Character for character, reproduce every entry below.

● **MATERIAL PROVIDED**:
---+---
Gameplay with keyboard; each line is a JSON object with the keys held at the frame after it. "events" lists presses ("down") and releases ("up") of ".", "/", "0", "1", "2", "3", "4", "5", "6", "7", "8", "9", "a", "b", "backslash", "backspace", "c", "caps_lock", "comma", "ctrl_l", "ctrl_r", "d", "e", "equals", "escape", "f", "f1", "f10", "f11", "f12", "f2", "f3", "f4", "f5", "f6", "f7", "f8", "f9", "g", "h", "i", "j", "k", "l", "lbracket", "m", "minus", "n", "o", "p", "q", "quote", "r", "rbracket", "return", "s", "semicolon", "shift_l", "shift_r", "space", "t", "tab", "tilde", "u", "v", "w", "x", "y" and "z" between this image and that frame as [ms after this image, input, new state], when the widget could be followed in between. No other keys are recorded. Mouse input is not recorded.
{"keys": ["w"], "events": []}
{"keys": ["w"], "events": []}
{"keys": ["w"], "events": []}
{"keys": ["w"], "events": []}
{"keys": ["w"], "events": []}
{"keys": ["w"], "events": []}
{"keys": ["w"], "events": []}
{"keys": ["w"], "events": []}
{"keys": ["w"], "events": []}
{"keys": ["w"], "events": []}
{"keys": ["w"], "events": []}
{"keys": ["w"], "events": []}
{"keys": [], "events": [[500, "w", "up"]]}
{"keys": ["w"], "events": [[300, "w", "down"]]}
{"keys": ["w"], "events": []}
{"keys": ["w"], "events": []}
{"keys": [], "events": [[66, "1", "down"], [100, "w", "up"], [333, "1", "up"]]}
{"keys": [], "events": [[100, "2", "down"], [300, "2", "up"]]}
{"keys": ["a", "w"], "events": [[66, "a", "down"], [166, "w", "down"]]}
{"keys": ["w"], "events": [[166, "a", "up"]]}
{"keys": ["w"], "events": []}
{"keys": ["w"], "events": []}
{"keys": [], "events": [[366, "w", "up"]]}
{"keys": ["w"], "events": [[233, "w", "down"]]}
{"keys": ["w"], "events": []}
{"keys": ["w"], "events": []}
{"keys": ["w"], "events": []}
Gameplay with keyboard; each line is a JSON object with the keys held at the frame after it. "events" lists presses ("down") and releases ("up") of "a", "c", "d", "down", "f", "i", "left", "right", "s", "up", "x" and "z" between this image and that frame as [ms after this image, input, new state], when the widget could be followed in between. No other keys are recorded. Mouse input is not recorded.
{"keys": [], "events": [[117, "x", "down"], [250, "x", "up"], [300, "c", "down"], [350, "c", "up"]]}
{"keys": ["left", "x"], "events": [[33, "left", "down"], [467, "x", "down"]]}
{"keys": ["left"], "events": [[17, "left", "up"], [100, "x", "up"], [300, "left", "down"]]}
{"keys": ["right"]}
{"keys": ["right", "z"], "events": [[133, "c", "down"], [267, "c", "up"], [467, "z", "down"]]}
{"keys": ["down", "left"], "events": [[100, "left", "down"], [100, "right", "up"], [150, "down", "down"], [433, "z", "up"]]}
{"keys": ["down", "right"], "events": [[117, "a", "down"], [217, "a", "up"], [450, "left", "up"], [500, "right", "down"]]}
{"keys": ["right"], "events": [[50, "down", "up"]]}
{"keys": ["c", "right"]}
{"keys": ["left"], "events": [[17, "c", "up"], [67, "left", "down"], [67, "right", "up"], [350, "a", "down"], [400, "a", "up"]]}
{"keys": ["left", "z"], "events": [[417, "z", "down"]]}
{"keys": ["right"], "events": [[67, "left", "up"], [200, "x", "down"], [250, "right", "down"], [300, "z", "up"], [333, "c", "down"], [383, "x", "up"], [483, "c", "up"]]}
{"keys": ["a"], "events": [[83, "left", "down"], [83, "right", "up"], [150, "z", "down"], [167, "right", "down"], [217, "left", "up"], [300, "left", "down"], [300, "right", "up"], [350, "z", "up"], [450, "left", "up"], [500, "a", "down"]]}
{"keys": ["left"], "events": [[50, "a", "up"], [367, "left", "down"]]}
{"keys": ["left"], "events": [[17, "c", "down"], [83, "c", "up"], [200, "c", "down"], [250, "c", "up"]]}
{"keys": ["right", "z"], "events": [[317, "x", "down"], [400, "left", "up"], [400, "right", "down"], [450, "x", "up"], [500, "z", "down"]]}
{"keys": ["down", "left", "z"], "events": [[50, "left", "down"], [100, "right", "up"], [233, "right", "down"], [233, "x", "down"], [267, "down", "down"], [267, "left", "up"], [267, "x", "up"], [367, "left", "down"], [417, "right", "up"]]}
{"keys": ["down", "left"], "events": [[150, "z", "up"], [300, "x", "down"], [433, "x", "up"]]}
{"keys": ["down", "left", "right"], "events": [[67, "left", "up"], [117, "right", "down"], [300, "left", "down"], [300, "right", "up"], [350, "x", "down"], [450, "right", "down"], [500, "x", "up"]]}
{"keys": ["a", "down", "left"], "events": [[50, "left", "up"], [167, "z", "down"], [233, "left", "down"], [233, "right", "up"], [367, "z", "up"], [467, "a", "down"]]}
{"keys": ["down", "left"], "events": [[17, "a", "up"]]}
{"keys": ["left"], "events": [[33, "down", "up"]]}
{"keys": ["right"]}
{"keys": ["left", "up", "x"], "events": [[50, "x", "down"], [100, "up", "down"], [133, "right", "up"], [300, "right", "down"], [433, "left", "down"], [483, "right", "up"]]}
---+---
● **ANSWER**:
Gameplay with keyboard; each line is a JSON object with the keys held at the frame after it. "events" lists presses ("down") and releases ("up") of ".", "/", "0", "1", "2", "3", "4", "5", "6", "7", "8", "9", "a", "b", "backslash", "backspace", "c", "caps_lock", "comma", "ctrl_l", "ctrl_r", "d", "e", "equals", "escape", "f", "f1", "f10", "f11", "f12", "f2", "f3", "f4", "f5", "f6", "f7", "f8", "f9", "g", "h", "i", "j", "k", "l", "lbracket", "m", "minus", "n", "o", "p", "q", "quote", "r", "rbracket", "return", "s", "semicolon", "shift_l", "shift_r", "space", "t", "tab", "tilde", "u", "v", "w", "x", "y" and "z" between this image and that frame as [ms after this image, input, new state], when the widget could be followed in between. No other keys are recorded. Mouse input is not recorded.
{"keys": ["w"], "events": []}
{"keys": ["w"], "events": []}
{"keys": ["w"], "events": []}
{"keys": ["w"], "events": []}
{"keys": ["w"], "events": []}
{"keys": ["w"], "events": []}
{"keys": ["w"], "events": []}
{"keys": ["w"], "events": []}
{"keys": ["w"], "events": []}
{"keys": ["w"], "events": []}
{"keys": ["w"], "events": []}
{"keys": ["w"], "events": []}
{"keys": [], "events": [[500, "w", "up"]]}
{"keys": ["w"], "events": [[300, "w", "down"]]}
{"keys": ["w"], "events": []}
{"keys": ["w"], "events": []}
{"keys": [], "events": [[66, "1", "down"], [100, "w", "up"], [333, "1", "up"]]}
{"keys": [], "events": [[100, "2", "down"], [300, "2", "up"]]}
{"keys": ["a", "w"], "events": [[66, "a", "down"], [166, "w", "down"]]}
{"keys": ["w"], "events": [[166, "a", "up"]]}
{"keys": ["w"], "events": []}
{"keys": ["w"], "events": []}
{"keys": [], "events": [[366, "w", "up"]]}
{"keys": ["w"], "events": [[233, "w", "down"]]}
{"keys": ["w"], "events": []}
{"keys": ["w"], "events": []}
{"keys": ["w"], "events": []}
Gameplay with keyboard; each line is a JSON object with the keys held at the frame after it. "events" lists presses ("down") and releases ("up") of "a", "c", "d", "down", "f", "i", "left", "right", "s", "up", "x" and "z" between this image and that frame as [ms after this image, input, new state], when the widget could be followed in between. No other keys are recorded. Mouse input is not recorded.
{"keys": [], "events": [[117, "x", "down"], [250, "x", "up"], [300, "c", "down"], [350, "c", "up"]]}
{"keys": ["left", "x"], "events": [[33, "left", "down"], [467, "x", "down"]]}
{"keys": ["left"], "events": [[17, "left", "up"], [100, "x", "up"], [300, "left", "down"]]}
{"keys": ["right"]}
{"keys": ["right", "z"], "events": [[133, "c", "down"], [267, "c", "up"], [467, "z", "down"]]}
{"keys": ["down", "left"], "events": [[100, "left", "down"], [100, "right", "up"], [150, "down", "down"], [433, "z", "up"]]}
{"keys": ["down", "right"], "events": [[117, "a", "down"], [217, "a", "up"], [450, "left", "up"], [500, "right", "down"]]}
{"keys": ["right"], "events": [[50, "down", "up"]]}
{"keys": ["c", "right"]}
{"keys": ["left"], "events": [[17, "c", "up"], [67, "left", "down"], [67, "right", "up"], [350, "a", "down"], [400, "a", "up"]]}
{"keys": ["left", "z"], "events": [[417, "z", "down"]]}
{"keys": ["right"], "events": [[67, "left", "up"], [200, "x", "down"], [250, "right", "down"], [300, "z", "up"], [333, "c", "down"], [383, "x", "up"], [483, "c", "up"]]}
{"keys": ["a"], "events": [[83, "left", "down"], [83, "right", "up"], [150, "z", "down"], [167, "right", "down"], [217, "left", "up"], [300, "left", "down"], [300, "right", "up"], [350, "z", "up"], [450, "left", "up"], [500, "a", "down"]]}
{"keys": ["left"], "events": [[50, "a", "up"], [367, "left", "down"]]}
{"keys": ["left"], "events": [[17, "c", "down"], [83, "c", "up"], [200, "c", "down"], [250, "c", "up"]]}
{"keys": ["right", "z"], "events": [[317, "x", "down"], [400, "left", "up"], [400, "right", "down"], [450, "x", "up"], [500, "z", "down"]]}
{"keys": ["down", "left", "z"], "events": [[50, "left", "down"], [100, "right", "up"], [233, "right", "down"], [233, "x", "down"], [267, "down", "down"], [267, "left", "up"], [267, "x", "up"], [367, "left", "down"], [417, "right", "up"]]}
{"keys": ["down", "left"], "events": [[150, "z", "up"], [300, "x", "down"], [433, "x", "up"]]}
{"keys": ["down", "left", "right"], "events": [[67, "left", "up"], [117, "right", "down"], [300, "left", "down"], [300, "right", "up"], [350, "x", "down"], [450, "right", "down"], [500, "x", "up"]]}
{"keys": ["a", "down", "left"], "events": [[50, "left", "up"], [167, "z", "down"], [233, "left", "down"], [233, "right", "up"], [367, "z", "up"], [467, "a", "down"]]}
{"keys": ["down", "left"], "events": [[17, "a", "up"]]}
{"keys": ["left"], "events": [[33, "down", "up"]]}
{"keys": ["right"]}
{"keys": ["left", "up", "x"], "events": [[50, "x", "down"], [100, "up", "down"], [133, "right", "up"], [300, "right", "down"], [433, "left", "down"], [483, "right", "up"]]}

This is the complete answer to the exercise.